Yazının başında anlattığım uçak kaçırma olayının ardından Sadi Toker, bu kez Bulgaristan’dan Türkiye’ye iade edildi.
Oyuncak bir tabancayla uçak kaçırabildiği için günlerce manşetlerden inmedi.
Türkiye’ye getirildiğinde İstanbul Emniyet Müdürü Muzaffer Çağlar’ın odasında gazetecilerin karşısına çıkarıldı.
Yeni hedefinin “gemi kaçırmak” olduğunu söylüyordu. Silahı Karaköy Geçidi’nin altındaki oyuncakçıdan üç kuruş paraya almıştı.
O yıllarda çizgi romanlarda silah sesi “Grav grav” diye yazılırdı.
Gazetecilerin önünde bu oyuncak silahı eline alıp Emniyet Müdürü Çağlar’a doğrulttu ve “Grav, grav” diyerek ateş eder gibi yapıp kahkahayı bastı.
Ardından da Bakırköy Ruh ve Sinir Hastalıkları Hastanesi’nin yolunu tuttu.
HUMEYNİ’DEN KAÇIP İLTİCA EDEN AT
SINIR kaçakçılığı, tarihin en eski mesleklerinden biridir. Sayısız edebi esere, filmlere konu olmuştur.
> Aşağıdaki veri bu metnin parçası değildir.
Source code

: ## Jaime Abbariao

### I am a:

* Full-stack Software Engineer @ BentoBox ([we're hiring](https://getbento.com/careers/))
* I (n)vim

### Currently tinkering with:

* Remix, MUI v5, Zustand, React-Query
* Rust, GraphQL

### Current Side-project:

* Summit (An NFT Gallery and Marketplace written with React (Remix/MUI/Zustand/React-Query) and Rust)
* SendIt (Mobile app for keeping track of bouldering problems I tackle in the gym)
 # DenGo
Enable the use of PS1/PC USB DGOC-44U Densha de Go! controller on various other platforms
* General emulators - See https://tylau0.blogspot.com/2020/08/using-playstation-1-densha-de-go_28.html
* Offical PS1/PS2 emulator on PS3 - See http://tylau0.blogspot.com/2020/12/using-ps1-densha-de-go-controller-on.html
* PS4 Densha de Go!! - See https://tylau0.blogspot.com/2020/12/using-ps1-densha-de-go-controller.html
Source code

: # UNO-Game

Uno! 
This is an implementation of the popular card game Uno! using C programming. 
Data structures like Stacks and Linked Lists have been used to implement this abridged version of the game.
Ve sınırdan birçok ürün kaçırılmıştır.
Ama bunların arasında “bir şampiyon at” yoktur. 1982 yılına kadar...
Hikâye İran’daki İslam Devrimi döneminde başlıyor... Humeyni’nin, Şah Rıza Pehlevi’nin devrilmesinin ardından yönetimi ele geçirdiği yıllarda...
Şah yanlısı İranlı bir pilotun çok sevdiği bir atı vardı. Pilotla birlikte atı da hedefteydi. Pilot idam mangasından kurtulur kurtulmaz “Engel atlama şampiyonu” olan 3 milyon liralık atını ülkeden çıkarmayı kafasına koydu.
14 EKİM 1982
Güvendiği seyisini görevlendirdi. Şampiyon atı alan seyis, uzun ve maceralı bir yolculuğun ardından, dağları aşıp Kars-Ağrı bölgesinden İran-Türkiye sınırına ulaştı. Sınırı geçer geçmez de Türk muhafızlarına yakalandı.
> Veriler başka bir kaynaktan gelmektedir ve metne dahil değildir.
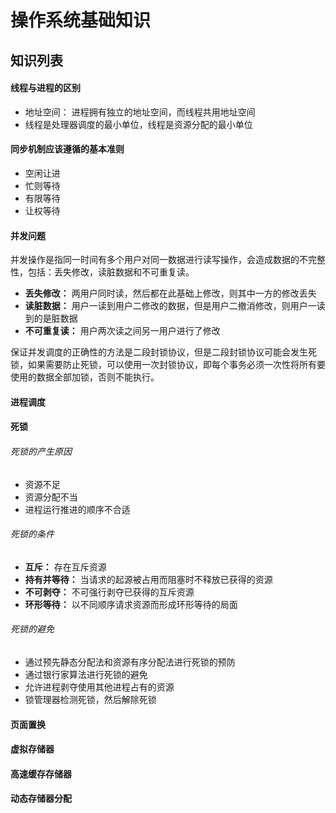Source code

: 操作系统基础知识
====
## 知识列表
#### 线程与进程的区别
+ 地址空间： 进程拥有独立的地址空间，而线程共用地址空间
+ 线程是处理器调度的最小单位，线程是资源分配的最小单位

#### 同步机制应该遵循的基本准则
+ 空闲让进
+ 忙则等待
+ 有限等待
+ 让权等待



#### 并发问题
并发操作是指同一时间有多个用户对同一数据进行读写操作，会造成数据的不完整性，包括：丢失修改，读脏数据和不可重复读。
+ **丢失修改：** 两用户同时读，然后都在此基础上修改，则其中一方的修改丢失
+ **读脏数据：** 用户一读到用户二修改的数据，但是用户二撤消修改，则用户一读到的是脏数据
+ **不可重复读：** 用户两次读之间另一用户进行了修改

保证并发调度的正确性的方法是二段封锁协议，但是二段封锁协议可能会发生死锁，如果需要防止死锁，可以使用一次封锁协议，即每个事务必须一次性将所有要使用的数据全部加锁，否则不能执行。


#### 进程调度



#### 死锁
###### 死锁的产生原因
+ 资源不足
+ 资源分配不当
+ 进程运行推进的顺序不合适

###### 死锁的条件
+ **互斥：** 存在互斥资源
+ **持有并等待：** 当请求的起源被占用而阻塞时不释放已获得的资源
+ **不可剥夺：** 不可强行剥夺已获得的互斥资源
+ **环形等待：** 以不同顺序请求资源而形成环形等待的局面

###### 死锁的避免
+ 通过预先静态分配法和资源有序分配法进行死锁的预防
+ 通过银行家算法进行死锁的避免
+ 允许进程剥夺使用其他进程占有的资源
+ 锁管理器检测死锁，然后解除死锁



#### 页面置换




#### 虚拟存储器



#### 高速缓存存储器



#### 动态存储器分配










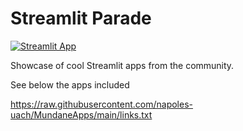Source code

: # Streamlit Parade
[![Streamlit App](https://img.shields.io/badge/Streamlit-Parade-red)](https://share.streamlit.io/napoles-uach/mundaneapps/main/st_parade.py)

Showcase of cool Streamlit apps from the community.

See below the apps included

https://raw.githubusercontent.com/napoles-uach/MundaneApps/main/links.txt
Seyis gözaltına alındı. Bakım masraflarının karşılanması için de at satışa çıkarıldı. Bir köylü 300 bin lira ödeyerek satın aldı atı.
İranlı seyis bir aylık gözaltı süresi bitince Ankara’nın yolunu tuttu.
Şah Rıza Pehlevi’ye yakın Albay İltizami de devrimden kaçıp Türkiye’ye sığınmıştı. Seyis, İltizami’yi buldu, durumu anlattı. Albay ve seyis, hemen Kağızman’a gitti. Yarım milyon lira ödeyip şampiyonu köylüden satın aldılar.
Ankara’da Altıspor Kulübü’ne getirilen şampiyon, kulübün gözdesi oldu.
Ülkesinden kaçıp bir başka ülkeye iltica eden ilk at belki de oydu.